Eisbär Anton ist vor einigen Wochen überraschend gestorben - nun hat Corinna einen neuen Partner bekommen. Allerdings nur auf Zeit. Foto: Leserfotograf freudestrahl

Seit dem tragischen Tod ihres Gefährten Anton ist Corinna in der Wilhelma alleine. Für etwa ein halbes Jahr bekommt sie jetzt Gesellschaft vom Eisbären Yoghi aus München.

Stuttgart - Am Mittwoch hat die Wilhelma tierischen Zuwachs bekommen: Eisbär Yoghi ist aus dem Münchner Tierpark Hellabrunn angereist. Er soll seiner Artgenossin Corinna Gesellschaft leisten, die seit dem Tod ihres Partners Anton am 10. Februar das Eisbär-Gehege alleine bewohnt. Wenn sie sich mit Yoghi, der vorläufig im benachbarten Gehege eingezogen ist, versteht, werden die zwei zueinander gelassen. Bis das Eis zwischen den Bären gebrochen ist, können sie sich durch ein Gitter beschnuppern. Mit ein wenig Glück können die Besucher der Wilhelma sie dabei beobachten.

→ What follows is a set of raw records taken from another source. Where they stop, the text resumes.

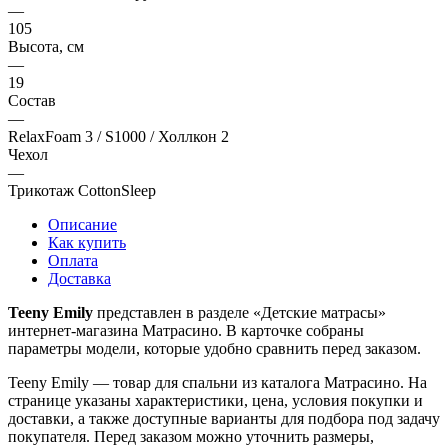
—
105
Высота, см
—
19
Состав
—
RelaxFoam 3 / S1000 / Холлкон 2
Чехол
—
Трикотаж CottonSleep
Описание
Как купить
Оплата
Доставка
Teeny Emily
представлен в разделе «Детские матрасы»
интернет-магазина Матрасино. В карточке собраны
параметры модели, которые удобно сравнить перед заказом.
Teeny Emily — товар для спальни из каталога Матрасино. На
странице указаны характеристики, цена, условия покупки и
доставки, а также доступные варианты для подбора под задачу
покупателя. Перед заказом можно уточнить размеры,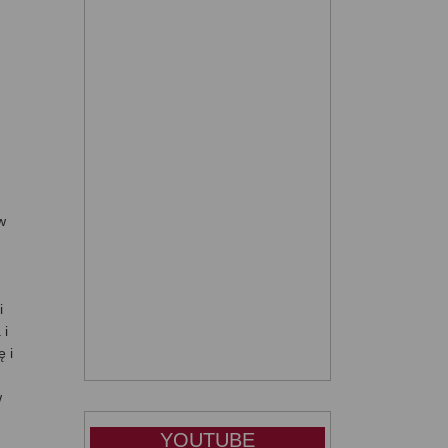
w
i
 i
ę i
w
YOUTUBE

Nach dem ersten Aufeinandertreffen der Bären sieht es gut aus: Interessiert hat Corinna ihren neuen Nachbarn nach der Ankunft beobachtet. Wie es sich gehört, haben sich die zwei höflich begrüßt, ohne sich dabei anzufauchen. In München hat Yoghi den Ruf, ein friedfertiger und freundlicher Zeitgenosse zu sein. „Er ist ein echter Schmusebär“, sagt Wilhelma-Kuratorin Ulrike Rademacher. „Und dass Corinna sich nicht verächtlich weggedreht hat, ist ein gutes Zeichen.“ Das ist für Eisbären eher untypisch. Normalerweise sind die Raubtiere Einzelgänger.Nur in den Paarungszeiten vertragen sich Männchen mit den Weibchen, die die Jungen alleine großziehen. Trotzdem hatte sich Yoghi mit seiner Partnerin verstanden.

Bedenken, dass der Umzug eine zu große Belastung für Yoghi sein könnte, hat die Wilhelma keine. In seinem Heimatzoo in München musste er in einem Einzelgehege leben. Das war nötig, weil seine Partnerin Giovanna Ende letzten Jahres Junge bekommen hatte. Um den Nachwuchs zu schützen, hatte man den Eisbärenmann von ihnen trennen müssen. Darunter hat er, nach Auffassung der Zoos, sichtlich gelitten. Von dem Besuch bei Corinna würden also alle beteiligten Tiere profitieren, sagt Radermacher: Giovanna kann sich mit ihrem Nachwuchs frei im Gehege bewegen und Yoghi findet in Corinna vielleicht eine neue Freundin.

Dann wäre es bestenfalls eine Freundschaft auf Zeit. Denn im Herbst heißt es schon wieder Abschied nehmen von Yoghi. Dann sind die beiden Jungtiere in München so selbstbewusst, dass sie sich mit einem Eisbärmann im Nachbargehege arrangieren können. Corinna dürfte das aber nicht stören. Gegen Ende des Jahres gehen sich Eisbären normalerweise aus dem Weg. Möglicherweise kündigt sich dann auch schon Nachwuchs in der Wilhelma an. Corinna ist mit ihren 24 Jahren nicht mehr die jüngste Eisbär-Dame. Aber wenn sie sich mit ihrem zehn Jahre jüngeren Artgenossen gut versteht, könnte sie im Herbst schwanger sein. In diesem Fall müsste man die beiden Bären ohnehin wieder voneinander trennen.

Über Nachwuchs in Stuttgart dürfte sich nicht nur die Wilhelma freuen. Yoghi und Corinna verfügen nämlich beide über wertvolles Genmaterial, das in den Zoos Europas noch nicht weit verbreitet ist. Der Besuch des Münchner Bären in der Wilhelma kam über das Europäische Erhaltungszuchtprogramm (EEP) zustande. Dort wird über die Tierbestände in den Zoos in Europa Buch geführt. Auch die Verwandtschaftsverhältnisse der Tiere sind genau vermerkt. Dadurch wird versucht, bei der Zucht von Wildtieren Inzucht zu vermeiden und einen genetisch vielfältigen Bestand zu erhalten.

Das interessiert die beiden Eisbären freilich nicht. Auch in der Wilhelma steht der mögliche Nachwuchs noch im Hintergrund. „Wir gehen jetzt eine Sache nach der anderen an“, sagt Rademacher. „Für uns war es erst einmal wichtig, Antons Tod zu verarbeiten.“ Trotzdem ist man in der Wilhelma guter Hoffnung.